Advanced skills development, aligned with Namibia’s Vision 2030 objective to be the hub-and-spokes logistics leader for the region, is part of the academic focus at the National University of Science and Technology (NUST).
According to Emilia Salomo, a lecturer from the Faculty of Management Sciences, the university introduced its first programme for the freight industry little over a decade ago, but has made significant strides in equipping tomorrow’s logistics professionals with the necessary abilities.
Speaking at the 13th Annual Logistics and Transport Workshop, she said preparing for 2030 had dominated planning at the NUST to help meet future goals.
“What planning around Vision 2030 has revealed is lack of skills, especially in this space.”
Academics were aware, Salomo said, that issuing qualifications worth mortarboard tossing would require coming up with fit-for-purpose programmes.
“From an international point of view, they are trying to ready themselves to equip students not just with the skills required from a government point of view, but to make sure that students are capable of adhering to international practice standards for the industry.”
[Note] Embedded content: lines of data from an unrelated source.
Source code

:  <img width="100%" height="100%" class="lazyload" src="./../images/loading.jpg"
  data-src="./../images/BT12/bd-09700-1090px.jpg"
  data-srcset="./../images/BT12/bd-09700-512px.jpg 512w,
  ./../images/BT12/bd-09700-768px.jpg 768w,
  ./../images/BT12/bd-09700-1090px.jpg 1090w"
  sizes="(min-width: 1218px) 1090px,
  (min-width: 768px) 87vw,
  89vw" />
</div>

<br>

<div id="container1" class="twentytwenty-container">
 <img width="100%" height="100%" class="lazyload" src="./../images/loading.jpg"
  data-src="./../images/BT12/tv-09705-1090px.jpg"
Whereas understanding the background of procurement, supply chain and logistics from a Namibian perspective is important, NUST knows that its lecturers need to be aligned with international practices and processes.
“Our main focus is very much about industrial needs and equipping our students so that graduating ten years from now, the skills they have attained are still relevant to the industry and where the trends are taking us.”
Part of a panel discussion concentrating on procurement, Salomo added that a big part of NUST’s training was not just understanding the procurement process, but also applying acquisition methods aimed at achieving developmental goals.
In addition, elements such as ICT, big data analytics and contract management all form part of instilling in students a sense of future professionalisation.